Anyone can become the owner of a piece of ancient history.
A sidewalk slab that later turned out to be the oldest stone tablet with the 10 commandments is now available at auction – it can be purchased for only 2 million dollars.
LADbible writes about this.
A paving stone used in front of a house in Israel turned out to be a 1,500-year-old tablet with biblical commandments. Perhaps the strangest part of this story is the fact that the tablet was found near a railroad track in 1913, but its significance was not realized at the time. Instead, the 60cm tall, 52kg slab was recycled and used as paving stones outside someone's home.
Laid face up and exposed to the elements, the slab was walked on by countless people for 30 years until someone noticed the meaning of the ancient inscription.
The slab is written in a long-abandoned Paleo-Hebrew language, which explains why people did not know they were walking on a piece of history. However, constant wear means that in some places the inscription is no longer entirely clear.
The tablet has since been declared “the oldest known carving” of the biblical Ten Commandments, a portion of Holy Scripture used in both Christianity and Judaism, and dates to the late Roman-Byzantine era.
However, historians have noted that this text has one significant difference from the commandments that most of us know, which gives us an idea of who this text may have belonged to.

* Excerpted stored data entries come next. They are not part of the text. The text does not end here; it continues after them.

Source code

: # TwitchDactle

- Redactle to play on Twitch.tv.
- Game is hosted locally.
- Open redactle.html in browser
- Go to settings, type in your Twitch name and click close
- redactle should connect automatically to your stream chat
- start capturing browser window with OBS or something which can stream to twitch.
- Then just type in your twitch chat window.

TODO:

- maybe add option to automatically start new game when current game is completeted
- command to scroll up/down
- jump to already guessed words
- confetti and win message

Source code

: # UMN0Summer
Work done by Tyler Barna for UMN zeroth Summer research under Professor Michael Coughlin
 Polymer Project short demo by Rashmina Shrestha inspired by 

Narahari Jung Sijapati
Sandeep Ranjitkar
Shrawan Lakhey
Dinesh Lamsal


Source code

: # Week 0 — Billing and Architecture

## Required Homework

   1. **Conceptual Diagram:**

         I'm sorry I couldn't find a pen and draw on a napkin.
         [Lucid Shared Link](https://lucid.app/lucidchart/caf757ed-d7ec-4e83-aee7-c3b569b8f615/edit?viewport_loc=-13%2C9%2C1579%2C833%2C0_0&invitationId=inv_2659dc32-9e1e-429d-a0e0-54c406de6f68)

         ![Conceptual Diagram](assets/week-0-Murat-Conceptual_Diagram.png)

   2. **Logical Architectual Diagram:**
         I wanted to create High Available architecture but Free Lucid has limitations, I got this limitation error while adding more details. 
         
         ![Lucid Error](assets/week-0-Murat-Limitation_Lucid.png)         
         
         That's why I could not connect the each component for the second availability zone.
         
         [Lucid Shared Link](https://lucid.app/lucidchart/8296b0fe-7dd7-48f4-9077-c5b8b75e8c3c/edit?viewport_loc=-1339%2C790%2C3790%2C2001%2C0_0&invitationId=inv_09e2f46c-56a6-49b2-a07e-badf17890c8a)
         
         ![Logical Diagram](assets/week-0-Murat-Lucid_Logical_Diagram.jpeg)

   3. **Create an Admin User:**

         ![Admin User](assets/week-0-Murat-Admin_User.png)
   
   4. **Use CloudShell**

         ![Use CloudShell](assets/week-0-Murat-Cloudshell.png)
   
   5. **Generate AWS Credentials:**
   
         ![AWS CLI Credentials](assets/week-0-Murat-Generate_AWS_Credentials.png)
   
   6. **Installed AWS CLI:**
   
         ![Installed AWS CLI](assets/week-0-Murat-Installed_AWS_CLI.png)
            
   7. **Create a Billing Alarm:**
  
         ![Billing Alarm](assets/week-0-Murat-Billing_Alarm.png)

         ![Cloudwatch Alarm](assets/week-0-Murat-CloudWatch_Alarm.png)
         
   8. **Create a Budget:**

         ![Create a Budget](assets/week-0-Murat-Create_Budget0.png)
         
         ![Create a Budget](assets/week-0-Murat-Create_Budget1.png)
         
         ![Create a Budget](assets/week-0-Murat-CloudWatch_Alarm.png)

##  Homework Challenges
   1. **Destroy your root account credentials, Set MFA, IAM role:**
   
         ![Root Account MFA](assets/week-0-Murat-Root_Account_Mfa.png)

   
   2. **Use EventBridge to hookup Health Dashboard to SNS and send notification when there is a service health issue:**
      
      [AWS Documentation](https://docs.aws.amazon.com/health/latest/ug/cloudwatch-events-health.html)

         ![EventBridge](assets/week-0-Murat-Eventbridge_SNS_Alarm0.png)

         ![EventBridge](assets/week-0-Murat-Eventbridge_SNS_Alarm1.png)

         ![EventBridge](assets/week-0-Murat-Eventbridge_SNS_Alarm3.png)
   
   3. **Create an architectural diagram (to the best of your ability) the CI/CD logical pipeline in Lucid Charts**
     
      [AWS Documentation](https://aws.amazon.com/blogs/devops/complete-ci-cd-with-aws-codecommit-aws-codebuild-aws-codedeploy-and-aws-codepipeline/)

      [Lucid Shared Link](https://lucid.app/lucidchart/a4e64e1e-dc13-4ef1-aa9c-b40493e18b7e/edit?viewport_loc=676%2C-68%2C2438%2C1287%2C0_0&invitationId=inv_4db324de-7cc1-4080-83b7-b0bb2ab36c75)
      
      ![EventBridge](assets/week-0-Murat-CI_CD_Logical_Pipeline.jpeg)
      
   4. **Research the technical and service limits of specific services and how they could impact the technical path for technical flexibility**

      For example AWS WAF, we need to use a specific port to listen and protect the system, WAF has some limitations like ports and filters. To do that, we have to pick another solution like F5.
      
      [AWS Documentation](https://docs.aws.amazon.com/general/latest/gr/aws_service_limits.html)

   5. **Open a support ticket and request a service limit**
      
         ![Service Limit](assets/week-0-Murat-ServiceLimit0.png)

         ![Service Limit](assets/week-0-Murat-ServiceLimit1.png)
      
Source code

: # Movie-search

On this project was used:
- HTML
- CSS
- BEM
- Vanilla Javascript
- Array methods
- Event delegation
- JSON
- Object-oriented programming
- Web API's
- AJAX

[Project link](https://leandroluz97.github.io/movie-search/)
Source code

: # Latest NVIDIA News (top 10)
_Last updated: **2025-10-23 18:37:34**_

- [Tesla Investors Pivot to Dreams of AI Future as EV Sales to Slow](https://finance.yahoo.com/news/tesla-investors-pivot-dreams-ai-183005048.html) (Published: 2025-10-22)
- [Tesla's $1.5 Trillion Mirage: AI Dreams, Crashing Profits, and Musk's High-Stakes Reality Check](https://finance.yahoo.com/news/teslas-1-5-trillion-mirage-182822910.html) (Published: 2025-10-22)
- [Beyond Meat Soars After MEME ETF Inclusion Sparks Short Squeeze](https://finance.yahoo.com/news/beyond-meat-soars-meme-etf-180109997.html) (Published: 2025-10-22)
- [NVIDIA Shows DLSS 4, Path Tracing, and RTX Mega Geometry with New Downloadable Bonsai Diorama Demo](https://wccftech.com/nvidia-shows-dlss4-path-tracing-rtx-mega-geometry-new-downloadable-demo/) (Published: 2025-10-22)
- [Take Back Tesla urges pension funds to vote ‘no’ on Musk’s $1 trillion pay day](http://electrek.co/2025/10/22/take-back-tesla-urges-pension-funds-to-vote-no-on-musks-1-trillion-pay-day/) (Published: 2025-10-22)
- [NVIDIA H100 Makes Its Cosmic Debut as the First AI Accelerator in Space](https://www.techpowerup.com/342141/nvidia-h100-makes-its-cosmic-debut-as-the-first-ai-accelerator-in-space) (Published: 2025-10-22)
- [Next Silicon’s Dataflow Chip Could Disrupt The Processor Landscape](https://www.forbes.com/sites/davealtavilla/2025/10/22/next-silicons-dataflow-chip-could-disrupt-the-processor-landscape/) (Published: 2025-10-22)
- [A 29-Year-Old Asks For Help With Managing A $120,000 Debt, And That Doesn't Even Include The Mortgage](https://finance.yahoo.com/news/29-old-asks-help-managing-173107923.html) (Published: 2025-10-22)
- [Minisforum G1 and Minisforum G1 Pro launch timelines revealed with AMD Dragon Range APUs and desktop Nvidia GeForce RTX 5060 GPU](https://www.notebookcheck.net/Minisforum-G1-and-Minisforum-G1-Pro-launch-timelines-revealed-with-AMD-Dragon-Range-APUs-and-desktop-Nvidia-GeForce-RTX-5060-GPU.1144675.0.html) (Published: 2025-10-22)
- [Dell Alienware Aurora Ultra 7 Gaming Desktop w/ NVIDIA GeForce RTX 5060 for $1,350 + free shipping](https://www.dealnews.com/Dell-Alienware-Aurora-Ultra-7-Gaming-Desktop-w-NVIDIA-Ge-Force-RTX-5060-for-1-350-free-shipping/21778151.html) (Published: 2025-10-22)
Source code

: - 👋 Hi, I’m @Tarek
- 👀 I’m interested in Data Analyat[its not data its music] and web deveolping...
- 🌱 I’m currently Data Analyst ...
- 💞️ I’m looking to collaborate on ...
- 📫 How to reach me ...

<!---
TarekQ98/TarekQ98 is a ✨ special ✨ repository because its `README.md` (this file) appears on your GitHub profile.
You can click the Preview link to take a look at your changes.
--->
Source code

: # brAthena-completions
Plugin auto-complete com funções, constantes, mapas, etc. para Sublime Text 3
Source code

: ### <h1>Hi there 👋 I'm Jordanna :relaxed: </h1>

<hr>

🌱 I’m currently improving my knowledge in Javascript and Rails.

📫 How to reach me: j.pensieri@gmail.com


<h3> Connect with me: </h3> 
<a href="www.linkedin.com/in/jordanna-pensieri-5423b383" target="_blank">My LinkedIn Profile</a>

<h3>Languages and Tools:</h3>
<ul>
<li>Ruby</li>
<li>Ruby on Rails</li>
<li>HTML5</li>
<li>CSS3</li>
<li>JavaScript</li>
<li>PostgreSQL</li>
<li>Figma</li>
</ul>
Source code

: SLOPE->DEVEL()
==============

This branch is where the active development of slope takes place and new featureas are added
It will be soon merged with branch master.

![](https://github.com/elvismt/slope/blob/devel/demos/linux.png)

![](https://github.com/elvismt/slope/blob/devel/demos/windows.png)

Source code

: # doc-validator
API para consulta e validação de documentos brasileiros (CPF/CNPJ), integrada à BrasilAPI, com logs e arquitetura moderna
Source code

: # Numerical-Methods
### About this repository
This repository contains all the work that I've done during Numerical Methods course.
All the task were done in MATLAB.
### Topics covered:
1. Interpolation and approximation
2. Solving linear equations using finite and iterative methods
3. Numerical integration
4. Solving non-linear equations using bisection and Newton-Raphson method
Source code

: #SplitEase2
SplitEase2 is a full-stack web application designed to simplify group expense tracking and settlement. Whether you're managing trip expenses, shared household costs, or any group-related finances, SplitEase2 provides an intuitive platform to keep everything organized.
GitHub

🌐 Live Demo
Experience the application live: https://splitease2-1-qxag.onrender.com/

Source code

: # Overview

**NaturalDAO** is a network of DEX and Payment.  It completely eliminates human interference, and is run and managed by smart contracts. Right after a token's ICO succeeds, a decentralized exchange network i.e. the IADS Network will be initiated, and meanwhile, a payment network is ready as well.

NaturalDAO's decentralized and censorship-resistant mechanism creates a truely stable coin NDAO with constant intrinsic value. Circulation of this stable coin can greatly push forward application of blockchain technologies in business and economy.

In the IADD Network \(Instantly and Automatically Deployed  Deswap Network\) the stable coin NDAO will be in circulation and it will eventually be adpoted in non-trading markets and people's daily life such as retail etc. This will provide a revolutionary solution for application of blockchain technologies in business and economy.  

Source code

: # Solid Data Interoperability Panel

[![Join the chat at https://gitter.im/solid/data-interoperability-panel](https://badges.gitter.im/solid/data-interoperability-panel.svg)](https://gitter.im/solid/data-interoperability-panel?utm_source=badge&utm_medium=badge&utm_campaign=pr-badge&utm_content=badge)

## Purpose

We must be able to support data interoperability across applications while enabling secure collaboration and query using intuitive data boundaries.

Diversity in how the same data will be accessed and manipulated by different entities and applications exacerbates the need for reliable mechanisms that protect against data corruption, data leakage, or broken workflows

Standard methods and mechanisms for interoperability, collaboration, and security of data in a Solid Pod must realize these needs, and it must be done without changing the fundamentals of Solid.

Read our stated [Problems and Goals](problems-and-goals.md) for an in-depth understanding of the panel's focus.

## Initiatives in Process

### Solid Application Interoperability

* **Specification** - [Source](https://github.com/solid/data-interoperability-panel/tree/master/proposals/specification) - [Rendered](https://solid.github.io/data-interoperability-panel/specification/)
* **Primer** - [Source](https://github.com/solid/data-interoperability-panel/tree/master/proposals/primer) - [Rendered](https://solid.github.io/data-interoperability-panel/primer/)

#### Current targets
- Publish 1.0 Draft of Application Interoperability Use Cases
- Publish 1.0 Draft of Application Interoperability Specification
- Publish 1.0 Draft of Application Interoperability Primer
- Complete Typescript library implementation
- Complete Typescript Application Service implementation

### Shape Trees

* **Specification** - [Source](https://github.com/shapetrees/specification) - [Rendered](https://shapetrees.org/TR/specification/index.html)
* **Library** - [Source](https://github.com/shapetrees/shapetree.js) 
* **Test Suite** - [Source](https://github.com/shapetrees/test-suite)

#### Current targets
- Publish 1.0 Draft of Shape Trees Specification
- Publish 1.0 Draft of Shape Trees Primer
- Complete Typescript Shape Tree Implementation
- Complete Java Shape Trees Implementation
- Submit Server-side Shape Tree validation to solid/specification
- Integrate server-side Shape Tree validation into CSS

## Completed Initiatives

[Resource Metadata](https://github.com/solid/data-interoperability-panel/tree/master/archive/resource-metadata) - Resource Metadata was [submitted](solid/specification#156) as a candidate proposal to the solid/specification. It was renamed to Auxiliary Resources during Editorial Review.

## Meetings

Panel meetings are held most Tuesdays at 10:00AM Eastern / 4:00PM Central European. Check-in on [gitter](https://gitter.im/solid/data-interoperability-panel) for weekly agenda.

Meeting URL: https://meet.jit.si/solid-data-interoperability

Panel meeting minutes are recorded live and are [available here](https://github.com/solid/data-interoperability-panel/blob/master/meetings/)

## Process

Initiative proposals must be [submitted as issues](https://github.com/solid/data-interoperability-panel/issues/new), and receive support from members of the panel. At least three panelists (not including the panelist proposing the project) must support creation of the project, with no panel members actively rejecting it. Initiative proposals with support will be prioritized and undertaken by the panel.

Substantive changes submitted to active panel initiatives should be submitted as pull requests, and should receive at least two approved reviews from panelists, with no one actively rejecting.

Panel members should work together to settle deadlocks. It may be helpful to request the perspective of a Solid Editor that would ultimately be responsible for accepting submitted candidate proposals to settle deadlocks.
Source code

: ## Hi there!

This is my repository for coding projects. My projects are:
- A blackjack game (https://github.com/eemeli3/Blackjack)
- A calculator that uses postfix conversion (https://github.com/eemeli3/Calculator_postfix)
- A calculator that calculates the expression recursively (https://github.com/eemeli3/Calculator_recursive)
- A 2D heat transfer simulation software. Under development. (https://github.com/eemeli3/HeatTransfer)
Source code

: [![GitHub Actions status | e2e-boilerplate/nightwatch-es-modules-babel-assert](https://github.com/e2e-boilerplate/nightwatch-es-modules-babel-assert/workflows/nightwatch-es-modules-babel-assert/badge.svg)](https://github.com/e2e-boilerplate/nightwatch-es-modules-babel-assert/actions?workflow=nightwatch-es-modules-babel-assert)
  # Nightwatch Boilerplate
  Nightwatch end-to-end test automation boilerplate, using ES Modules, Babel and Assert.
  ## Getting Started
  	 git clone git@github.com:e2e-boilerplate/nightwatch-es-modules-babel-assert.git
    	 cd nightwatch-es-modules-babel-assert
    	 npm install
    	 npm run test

Usually, the third line of the 10 commandments reads, “You shall not take the name of the Lord in vain.” This tablet calls the reader to pray at Mount Gerizim, which is a place of religious significance to the Samaritans. The Samaritans are not just characters from biblical history, but an ethno-religious group that separated from the mainstream of Judaism about 3,000 years ago.
The tablet will be put up for auction on December 18 Sotheby's at a price of about 2 million dollars.
Recall that recently a 77-year-old piece of Queen Elizabeth II's wedding cake was sold at auction. A letter from the bride was sold along with it.